把下面全部条目的每一行原样抄写一遍。

• **提取条目**
::::

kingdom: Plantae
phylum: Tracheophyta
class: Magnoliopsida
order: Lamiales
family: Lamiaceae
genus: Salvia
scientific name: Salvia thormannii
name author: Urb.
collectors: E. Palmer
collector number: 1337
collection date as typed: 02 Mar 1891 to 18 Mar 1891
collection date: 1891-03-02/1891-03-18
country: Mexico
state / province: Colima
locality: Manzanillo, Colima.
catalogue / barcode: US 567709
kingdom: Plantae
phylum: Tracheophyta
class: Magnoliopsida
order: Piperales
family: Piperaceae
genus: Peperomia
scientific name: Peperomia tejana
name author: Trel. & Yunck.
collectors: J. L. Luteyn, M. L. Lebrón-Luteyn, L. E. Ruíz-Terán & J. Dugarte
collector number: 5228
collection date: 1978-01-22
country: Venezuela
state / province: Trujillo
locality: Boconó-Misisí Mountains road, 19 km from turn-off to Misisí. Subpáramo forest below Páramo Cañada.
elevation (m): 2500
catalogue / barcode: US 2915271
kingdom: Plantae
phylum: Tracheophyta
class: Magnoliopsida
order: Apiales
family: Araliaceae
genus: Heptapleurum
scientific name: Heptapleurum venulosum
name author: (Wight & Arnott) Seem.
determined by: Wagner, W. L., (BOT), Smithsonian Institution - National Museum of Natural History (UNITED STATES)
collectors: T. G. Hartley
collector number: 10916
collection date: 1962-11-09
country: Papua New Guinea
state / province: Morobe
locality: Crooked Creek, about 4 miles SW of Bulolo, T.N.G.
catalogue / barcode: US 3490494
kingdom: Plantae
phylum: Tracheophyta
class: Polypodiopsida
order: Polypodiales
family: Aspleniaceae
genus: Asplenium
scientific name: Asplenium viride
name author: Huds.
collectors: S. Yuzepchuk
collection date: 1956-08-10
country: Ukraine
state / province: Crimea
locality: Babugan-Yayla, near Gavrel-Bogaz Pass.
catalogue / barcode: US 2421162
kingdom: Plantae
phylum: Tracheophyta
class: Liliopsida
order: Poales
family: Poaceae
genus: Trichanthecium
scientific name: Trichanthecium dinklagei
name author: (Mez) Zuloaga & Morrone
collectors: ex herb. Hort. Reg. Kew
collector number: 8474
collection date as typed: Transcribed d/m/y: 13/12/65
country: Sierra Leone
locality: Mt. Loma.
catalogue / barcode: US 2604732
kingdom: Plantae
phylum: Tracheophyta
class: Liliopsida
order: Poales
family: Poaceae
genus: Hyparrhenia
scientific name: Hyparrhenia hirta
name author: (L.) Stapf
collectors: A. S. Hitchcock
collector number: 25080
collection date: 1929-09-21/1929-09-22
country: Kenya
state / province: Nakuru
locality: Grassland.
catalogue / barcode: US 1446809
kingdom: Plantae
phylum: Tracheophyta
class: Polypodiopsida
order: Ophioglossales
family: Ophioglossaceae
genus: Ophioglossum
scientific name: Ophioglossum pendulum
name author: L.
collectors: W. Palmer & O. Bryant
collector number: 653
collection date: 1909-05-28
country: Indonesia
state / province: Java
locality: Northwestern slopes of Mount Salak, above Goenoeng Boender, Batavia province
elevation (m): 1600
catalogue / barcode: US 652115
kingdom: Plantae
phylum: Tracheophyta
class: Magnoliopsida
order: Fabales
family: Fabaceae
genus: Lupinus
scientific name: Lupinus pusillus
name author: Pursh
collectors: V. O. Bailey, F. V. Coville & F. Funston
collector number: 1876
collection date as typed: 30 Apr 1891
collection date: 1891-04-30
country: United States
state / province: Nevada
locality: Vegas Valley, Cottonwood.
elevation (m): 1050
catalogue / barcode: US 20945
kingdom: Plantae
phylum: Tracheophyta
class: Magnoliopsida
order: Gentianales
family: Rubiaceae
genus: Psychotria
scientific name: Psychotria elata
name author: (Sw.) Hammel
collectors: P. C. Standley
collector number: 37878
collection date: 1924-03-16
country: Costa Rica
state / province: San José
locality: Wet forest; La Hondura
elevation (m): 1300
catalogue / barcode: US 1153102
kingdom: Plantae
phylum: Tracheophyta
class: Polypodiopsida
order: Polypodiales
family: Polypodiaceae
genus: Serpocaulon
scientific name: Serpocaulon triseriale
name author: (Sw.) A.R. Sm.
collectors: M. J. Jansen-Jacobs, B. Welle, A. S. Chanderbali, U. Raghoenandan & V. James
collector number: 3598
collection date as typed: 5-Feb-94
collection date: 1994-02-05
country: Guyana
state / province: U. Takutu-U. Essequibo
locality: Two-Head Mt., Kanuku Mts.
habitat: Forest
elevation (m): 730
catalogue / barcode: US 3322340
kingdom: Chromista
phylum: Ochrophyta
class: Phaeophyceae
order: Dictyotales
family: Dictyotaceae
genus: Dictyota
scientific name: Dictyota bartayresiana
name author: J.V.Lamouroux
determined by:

::::

• **书面回答**
kingdom: Plantae
phylum: Tracheophyta
class: Magnoliopsida
order: Lamiales
family: Lamiaceae
genus: Salvia
scientific name: Salvia thormannii
name author: Urb.
collectors: E. Palmer
collector number: 1337
collection date as typed: 02 Mar 1891 to 18 Mar 1891
collection date: 1891-03-02/1891-03-18
country: Mexico
state / province: Colima
locality: Manzanillo, Colima.
catalogue / barcode: US 567709
kingdom: Plantae
phylum: Tracheophyta
class: Magnoliopsida
order: Piperales
family: Piperaceae
genus: Peperomia
scientific name: Peperomia tejana
name author: Trel. & Yunck.
collectors: J. L. Luteyn, M. L. Lebrón-Luteyn, L. E. Ruíz-Terán & J. Dugarte
collector number: 5228
collection date: 1978-01-22
country: Venezuela
state / province: Trujillo
locality: Boconó-Misisí Mountains road, 19 km from turn-off to Misisí. Subpáramo forest below Páramo Cañada.
elevation (m): 2500
catalogue / barcode: US 2915271
kingdom: Plantae
phylum: Tracheophyta
class: Magnoliopsida
order: Apiales
family: Araliaceae
genus: Heptapleurum
scientific name: Heptapleurum venulosum
name author: (Wight & Arnott) Seem.
determined by: Wagner, W. L., (BOT), Smithsonian Institution - National Museum of Natural History (UNITED STATES)
collectors: T. G. Hartley
collector number: 10916
collection date: 1962-11-09
country: Papua New Guinea
state / province: Morobe
locality: Crooked Creek, about 4 miles SW of Bulolo, T.N.G.
catalogue / barcode: US 3490494
kingdom: Plantae
phylum: Tracheophyta
class: Polypodiopsida
order: Polypodiales
family: Aspleniaceae
genus: Asplenium
scientific name: Asplenium viride
name author: Huds.
collectors: S. Yuzepchuk
collection date: 1956-08-10
country: Ukraine
state / province: Crimea
locality: Babugan-Yayla, near Gavrel-Bogaz Pass.
catalogue / barcode: US 2421162
kingdom: Plantae
phylum: Tracheophyta
class: Liliopsida
order: Poales
family: Poaceae
genus: Trichanthecium
scientific name: Trichanthecium dinklagei
name author: (Mez) Zuloaga & Morrone
collectors: ex herb. Hort. Reg. Kew
collector number: 8474
collection date as typed: Transcribed d/m/y: 13/12/65
country: Sierra Leone
locality: Mt. Loma.
catalogue / barcode: US 2604732
kingdom: Plantae
phylum: Tracheophyta
class: Liliopsida
order: Poales
family: Poaceae
genus: Hyparrhenia
scientific name: Hyparrhenia hirta
name author: (L.) Stapf
collectors: A. S. Hitchcock
collector number: 25080
collection date: 1929-09-21/1929-09-22
country: Kenya
state / province: Nakuru
locality: Grassland.
catalogue / barcode: US 1446809
kingdom: Plantae
phylum: Tracheophyta
class: Polypodiopsida
order: Ophioglossales
family: Ophioglossaceae
genus: Ophioglossum
scientific name: Ophioglossum pendulum
name author: L.
collectors: W. Palmer & O. Bryant
collector number: 653
collection date: 1909-05-28
country: Indonesia
state / province: Java
locality: Northwestern slopes of Mount Salak, above Goenoeng Boender, Batavia province
elevation (m): 1600
catalogue / barcode: US 652115
kingdom: Plantae
phylum: Tracheophyta
class: Magnoliopsida
order: Fabales
family: Fabaceae
genus: Lupinus
scientific name: Lupinus pusillus
name author: Pursh
collectors: V. O. Bailey, F. V. Coville & F. Funston
collector number: 1876
collection date as typed: 30 Apr 1891
collection date: 1891-04-30
country: United States
state / province: Nevada
locality: Vegas Valley, Cottonwood.
elevation (m): 1050
catalogue / barcode: US 20945
kingdom: Plantae
phylum: Tracheophyta
class: Magnoliopsida
order: Gentianales
family: Rubiaceae
genus: Psychotria
scientific name: Psychotria elata
name author: (Sw.) Hammel
collectors: P. C. Standley
collector number: 37878
collection date: 1924-03-16
country: Costa Rica
state / province: San José
locality: Wet forest; La Hondura
elevation (m): 1300
catalogue / barcode: US 1153102
kingdom: Plantae
phylum: Tracheophyta
class: Polypodiopsida
order: Polypodiales
family: Polypodiaceae
genus: Serpocaulon
scientific name: Serpocaulon triseriale
name author: (Sw.) A.R. Sm.
collectors: M. J. Jansen-Jacobs, B. Welle, A. S. Chanderbali, U. Raghoenandan & V. James
collector number: 3598
collection date as typed: 5-Feb-94
collection date: 1994-02-05
country: Guyana
state / province: U. Takutu-U. Essequibo
locality: Two-Head Mt., Kanuku Mts.
habitat: Forest
elevation (m): 730
catalogue / barcode: US 3322340
kingdom: Chromista
phylum: Ochrophyta
class: Phaeophyceae
order: Dictyotales
family: Dictyotaceae
genus: Dictyota
scientific name: Dictyota bartayresiana
name author: J.V.Lamouroux
determined by:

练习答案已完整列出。